Zweite liga: defensive stärke schlägt torjäger-mentalität

Die ewige Debatte im deutschen Fußball hat in der Zweiten Liga eine überraschende Antwort erhalten: Es zählt weniger, wer die meisten Tore schießt, als wer am wenigsten kassiert. Eine Analyse der letzten 15 Spielzeiten offenbart, dass die Teams mit der besten Defensive in der Regel die Nase vorn haben, wenn es um den Aufstieg geht.

Die zahlen lügen nicht: zamora gewinnt

Die zahlen lügen nicht: zamora gewinnt

Von den 45 Mannschaften, die zwischen 2010/11 und 2024/25 den Sprung in die Bundesliga geschafft haben, konnten 11 den Aufstieg mit dem besten Torwart der Liga feiern, der am wenigsten Gegentoren zuließ – der sogenannte „Zamora“-Preis. Nur sieben Mannschaften hatten den „Pichichi“, den Torschützenkönig, in ihren Reihen. Die Diskrepanz ist bezeichnend für eine Liga, in der Konstanz und defensive Stabilität über lange Distanzen entscheidend sind. Es ist kein Zufall, dass die solideren Defensiven häufiger den direkten Aufstieg erringen.

Ein Blick auf vergangene Saisons zeigt, dass die Art und Weise, wie ein Team seine abwehr organisiert, oft wichtiger ist als die individuelle Torgefahr eines einzelnen Spielers. So stiegen beispielsweise Valladolid und Espanyol in der Vergangenheit über die Play-offs auf, obwohl Jaime Mata und Braithwaite die Torschützenkönige ihrer Teams waren. Die Daten belegen: Zuverlässigkeit in der Defensive macht den Unterschied über 42 Spieltage.

Allerdings gibt es Ausnahmen. Wenn ein Team sowohl den Zamora als auch den Pichichi vereint, ist der Aufstieg meistens eine Formsache. Beispiele hierfür sind Espanyol in der Saison 2020/21 mit Raúl de Tomás und Diego López oder Granada in der Saison 2022/23 mit Uzuni und Raúl Fernández – ein nahezu perfektes Zusammenspiel aus Angriffskraft und defensiver Stabilität.
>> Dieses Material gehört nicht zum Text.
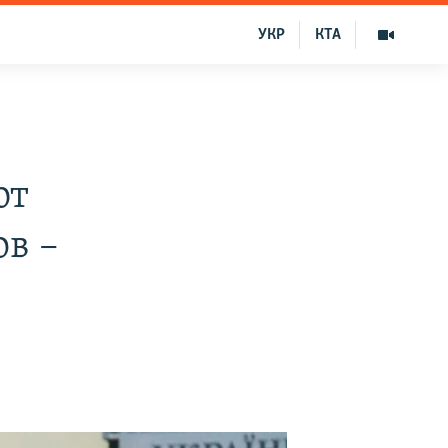
УКР
КТА
ют
ов –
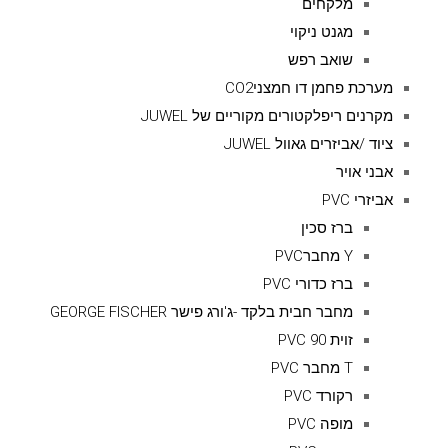
מלקחים
מגנט ניקוי
שואב רפש
מערכת פחמן דו חמצניCO2
מקרנים ריפלקטורים מקוריים של JUWEL
ציוד /אביזרים גאוול JUWEL
אבני אויר
אביזרי PVC
ברז סכין
Y מחברPVC
ברז כדורי PVC
מחבר חבית בלקד -ג'ורג פישר GEORGE FISCHER
זוית 90 PVC
T מחבר PVC
רקורד PVC
מופה PVC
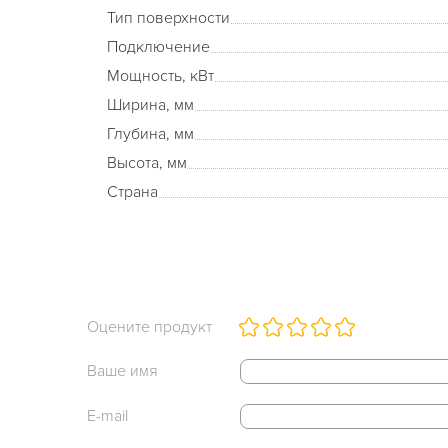
Тип поверхности
Подключение
Мощность, кВт
Ширина, мм
Глубина, мм
Высота, мм
Страна
Оцените продукт
Ваше имя
E-mail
Es ist auch wichtig zu betonen, dass der Teamerfolg über individuellen Glanz gestellt wird. In drei Saisons (2010/11, 2015/16 und 2019/20) schafften weder der Zamora noch der Pichichi den Aufstieg, was die klassische Fußballweisheit unterstreicht: Ein funktionierender Mannschaftsblock ist mehr wert als einzelne Ausnahmespieler.

Die UD Almería, ein regelmäßiger Kandidat für den Aufstieg, hat in den letzten vier Saisons viermal den Pichichi gestellt, konnte aber nur einmal aufsteigen. Ulloa, Álvaro Giménez und Luis Suárez schossen ihre Teams zum Top-Torjäger, blieben aber erfolglos. Nur Charles in der Saison 2012/13, als er 27 Tore in der Liga und fünf in der Relegation erzielte, konnte seine Torjägerkanone in einen Aufstiegmünzen verwandeln. Aktuell steht Sergio Arribas mit 21 Toren in 34 Spielen vor dem möglichen Pichichi-Titel, doch es bleibt abzuwarten, ob seine Treffer ausreichen werden.

Während Almería mit 47 Gegentoren zu den am meisten Gegentore kassierenden Teams gehört, präsentiert sich der Tabellenführer, Racing Santander, mit nur 26 Gegentoren als defensiv stabil. Die Tatsache, dass die Teams von Las Palmas (mit dem aktuellen Zamora, Horkas) und Burgos (mit Cantero, knapp hinter Horkas) defensiv stark sind, könnte erneut die Bedeutung eines ausgeglichenen Spiels unterstreichen.

Die Zahlen sprechen eine deutliche Sprache: In der Zweiten Liga sind Tore schön, aber eine intakte abwehr ist der Schlüssel zum Erfolg. Denn am Ende entscheidet nicht derjenige, der am häufigsten trifft, sondern derjenige, der am wenigsten einleckt. Der Zamora regiert die Zweite Liga.